Do not break into other people's threads. If you have questions please start your own.


----------



## VenkytoOz (Mar 20, 2013)

Huss_am said:


> hello , kindly I have question .You didn't find immigration to Australia worth ? there is no jobs ?
> why Canada ?
> by the way your answer will help me to decide Canada or Australia .
> 
> many thanks


Oz is now closing its doors on immigrants. They are changing the laws time and now and making it tougher. They are removing many skill codes from the general visa migrant class, and states are ever increasing the band levels on IELTS. Hence, I've decided to look for canada now. Thanks.


----------



## nikhiljuneja (Jan 15, 2013)

Is your skill in eligible NOC codes for Canada?
If yes then you can apply for this year as well.

~Nik


----------



## Huss_am (Nov 27, 2012)

VenkytoOz said:


> Oz is now closing its doors on immigrants. They are changing the laws time and now and making it tougher. They are removing many skill codes from the general visa migrant class, and states are ever increasing the band levels on IELTS. Hence, I've decided to look for canada now. Thanks.
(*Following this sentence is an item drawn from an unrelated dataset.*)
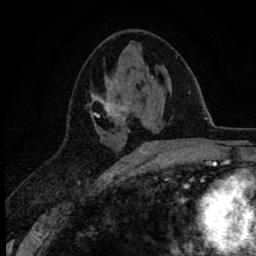
Breast MRI (dynamic contrast-enhanced), one axial slice; cropped to one breast; dynamic contrast-enhanced series, time point 2 of 8 at this slice position (early post-contrast); 1.5 T; TE 2.8 ms, TR 7.1 ms; 2 mm slice thickness; 256 × 256 image matrix, field of view 140 × 140 mm. Female patient.
Outlined on this slice (semi-automatic segmentation, software-assisted and operator-edited):
- enhancing-tissue mask used for the functional tumour volume (all voxels passing the contrast-enhancement thresholds inside the analysis volume; usually the tumour): box from (x=90, y=76) to (x=154, y=153) px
Thanks for your reply , very helpful . I wish you a success in your plans .


----------



## tyson22 (Sep 3, 2013)

I have moved in canada from my ielts score.  
Currently i am studying my masters .Will be looking for a job here itself. 
To carry on my expenses , i do freelancing as a web developer.


----------



## Rocky Balboa (Feb 15, 2013)

nikhiljuneja said:


> Is your skill in eligible NOC codes for Canada?
> If yes then you can apply for this year as well.
> 
> ~Nik


Can u pass me the link?


----------



## Rocky Balboa (Feb 15, 2013)

tyson22 said:


> I have moved in canada from my ielts score.
> Currently i am studying my masters .Will be looking for a job here itself.
> To carry on my expenses , i do freelancing as a web developer.


what is the cost of studying masters? how do i look for a Phd. I have bachelors and masters from reputed universities in Germany.

How is life there? Is it too cold. I hate cold temperature. Can i apply for direct PR. see my first post


----------



## tyson22 (Sep 3, 2013)

Rocky Balboa said:


> what is the cost of studying masters? how do i look for a Phd. I have bachelors and masters from reputed universities in Germany.
> 
> How is life there? Is it too cold. I hate cold temperature. Can i apply for direct PR. see my first post


Ok So many questions  
Well i am from India. So i know the indian price. 
There are jobs for phd here as my seniors said it to me. I mostly talk to indians out here.
Yes it is chilly out here. But again as i am from India and that too mumbai. I am used to the hot temperatures out here. During winter there is not much cold. And i like cold. 
So can't judge , what type of cold are you talkin about. 
Umm. i am not quite sure about the direct pr.


----------



## tyson22 (Sep 3, 2013)

http://www.expatforum.com/expats/ca...-canada/18577-last-word-canadian-winters.html
See here itself. how harsh the temperature is  :bolt:


----------